I have spoken eloquently before about the owners and the players being merely caretakers of the game; the real owners are the fans who support their teams through good times and bad. That's why I called for a fan strike on Aug. 16 so fans could show they held the ultimate power. Unfortunately, the players walked out before the fans could take action.

I know there wasn't much enthusiasm for a rival league five years ago, mostly because nobody could stomach having Donald Trump be one of the owners. Richard Moss, formerly general counsel of the players' union, and his partner David LeFevre, had lined up owners for eight teams and had planned to begin play in 1990.

George Vecsey, sports columnist for The New York Times, doesn't think the idea will fly. Baseball fans, he wrote, won't have much to do with a W.S. Walcott Medicine Show League. Come see Jo Jo the Dog-Faced Boy. Come see the Bearded Lady. Come see the New York Trumps. I don't think so.

But the new league doesn't have to be a freak show. According to Mr. Moss, players would have 50% equity, 50% share of the profits and a 50% share of the decision-making process.

That sounds better than what we have now, but the 50-50 split of power could still lead to an impasse on important issues-like the salary cap. What the replacement league needs for long-term success is another group that could throw its weight to the players or the owners, depending on what would be in the best interests of baseball.
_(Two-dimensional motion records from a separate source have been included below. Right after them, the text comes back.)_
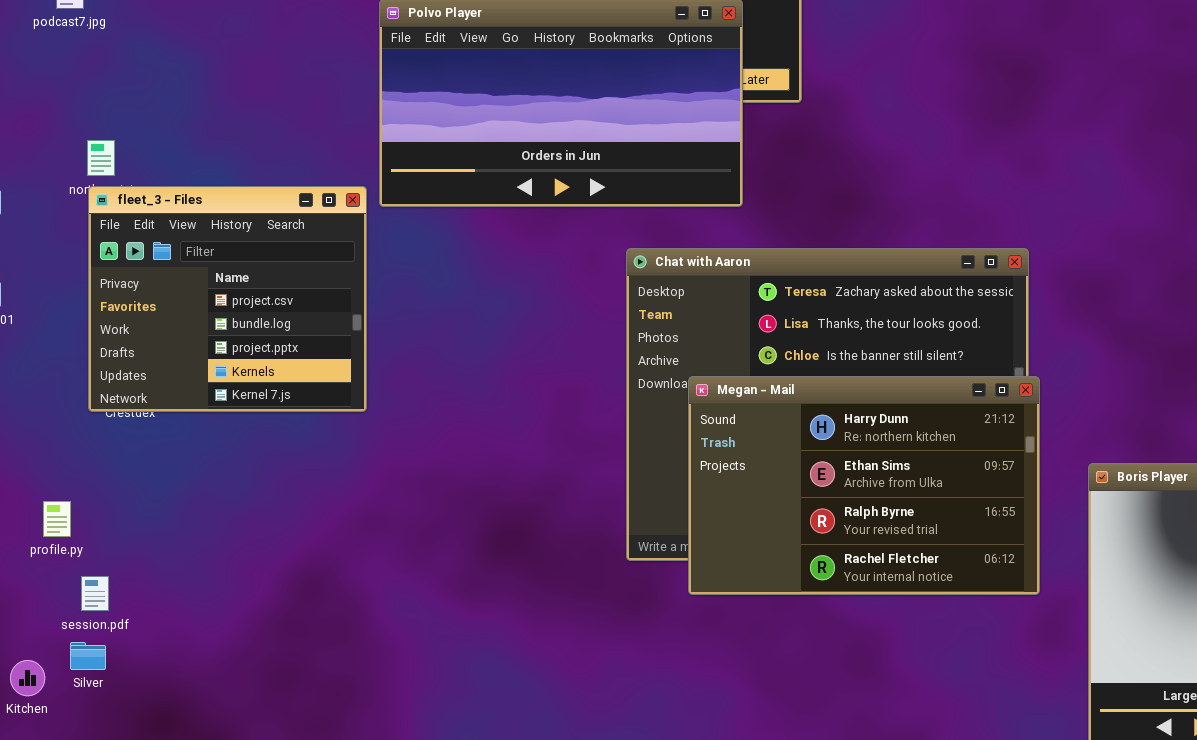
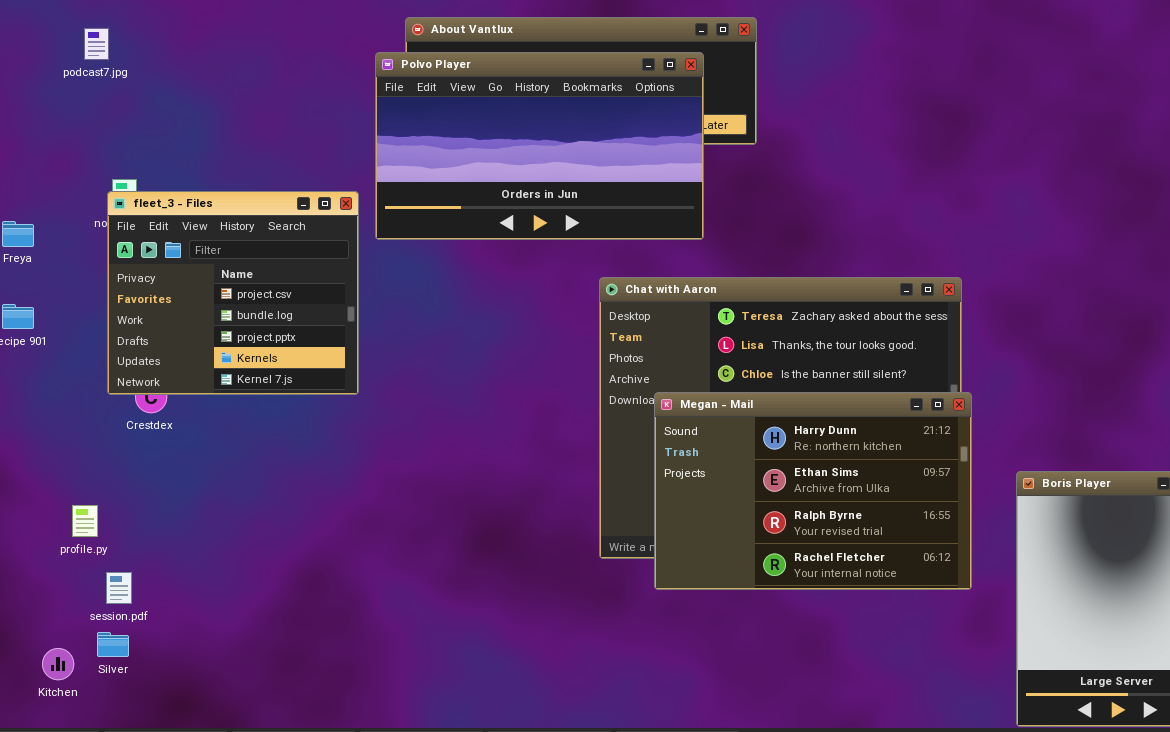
fleet_3 - Files: [88,186,367,412] -> [107,191,359,395], moved

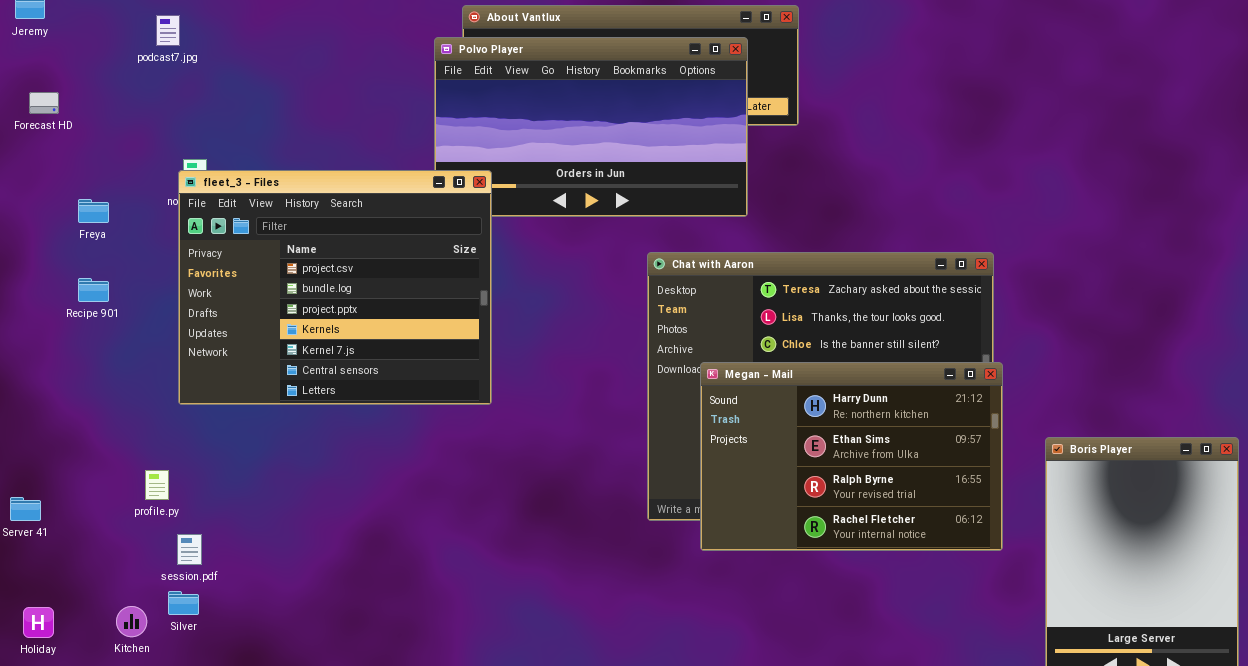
fleet_3 - Files: [107,191,359,395] -> [178,170,492,405], resized

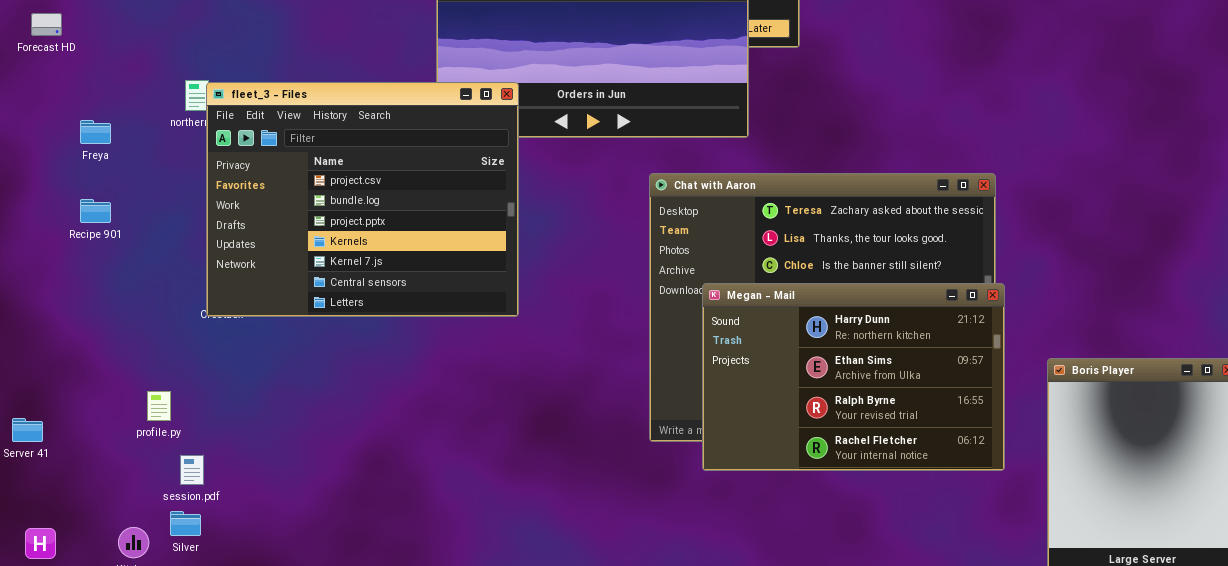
fleet_3 - Files: [178,170,492,405] -> [206,82,519,317], moved

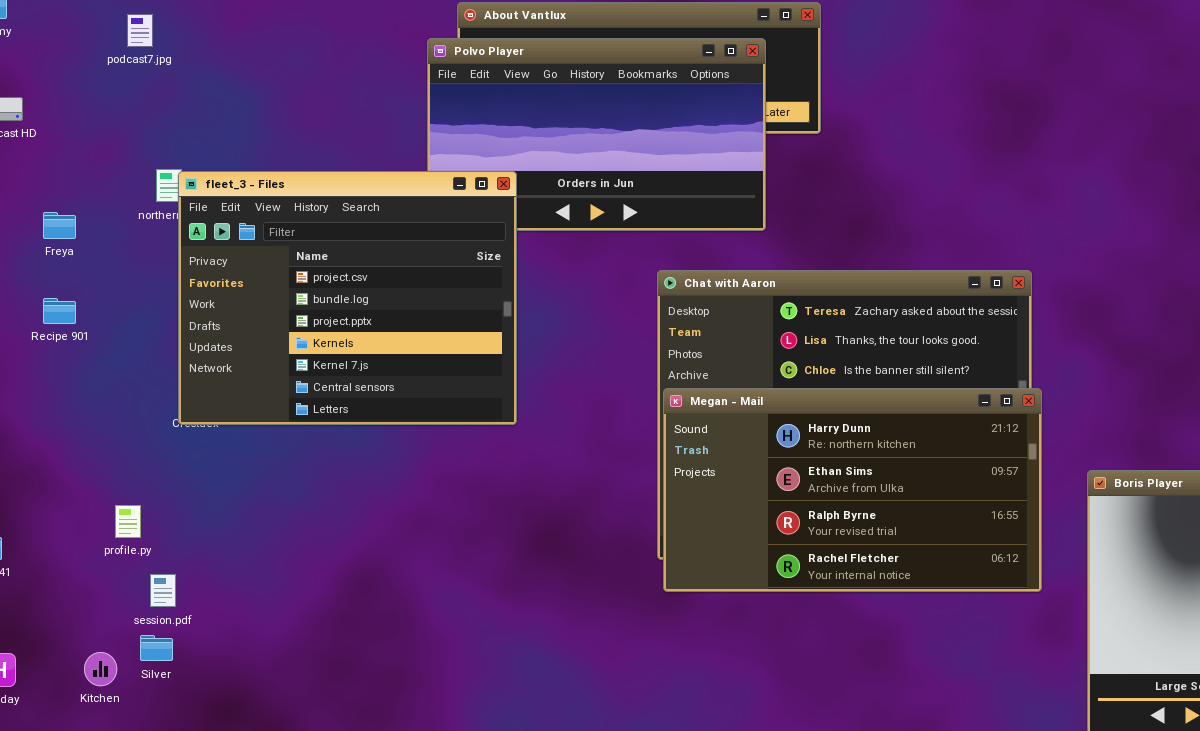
Megan - Mail: [702,283,1005,471] -> [663,388,1042,592], resized

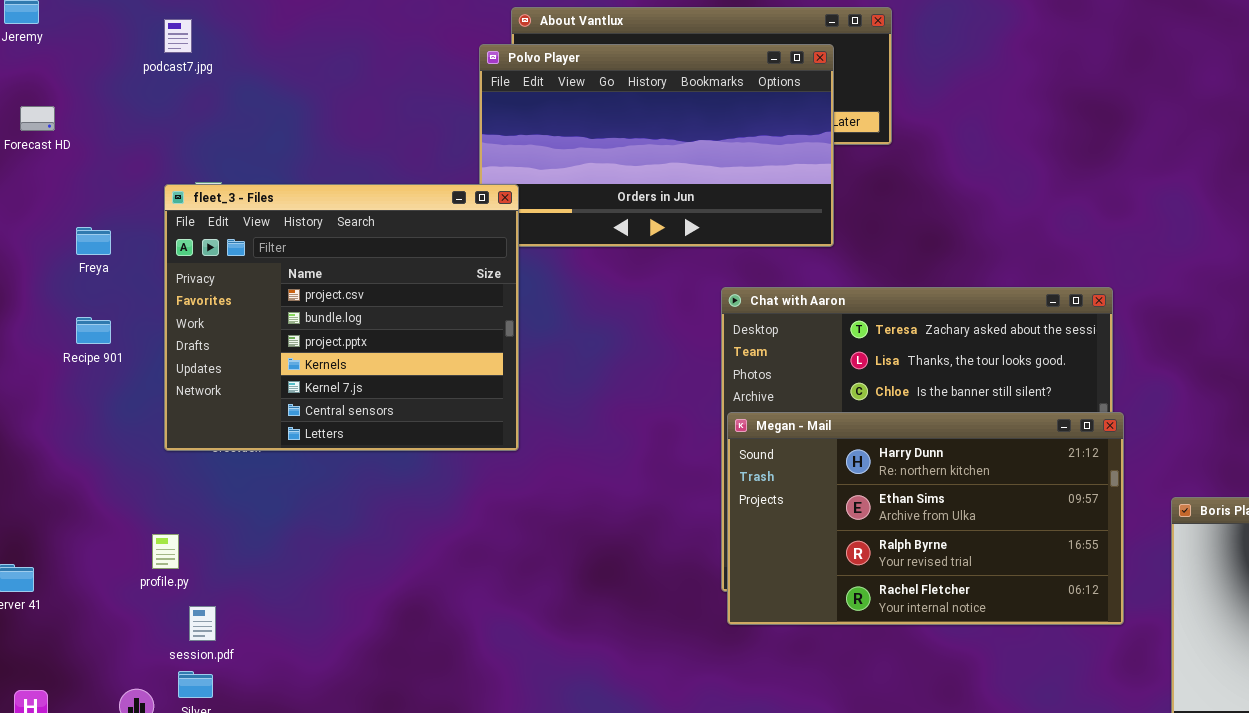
fleet_3 - Files: [178,171,517,425] -> [164,184,519,451], moved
That group would be composed of baseball fans. I would like the fans' group to own 20% of each team, with management and the players each having 40%. And if employees of United Airlines can buy the company in part by granting wage concessions, why couldn't the fans pay for their share of the baseball teams by assessing themselves a tax on each ticket they buy?

As minority owners, with representation on the teams' board of directors, one of the major duties of the fans' group would be to ensure that the new league selected a commissioner who would never allow two warring factions to disrupt the game again.

And who do the fans love more than any other player in any sport? Michael Jordan, that's who, a man who plays the game of baseball with the same zeal and joy he brought to basketball. "I believe in myself and I believe in my dream," he said after a charity basketball game at the Chicago Stadium, attended by 19,000 screaming people. "I will continue to follow my dream."

Michael's dream is now baseball, and through him maybe the flame can be lit again.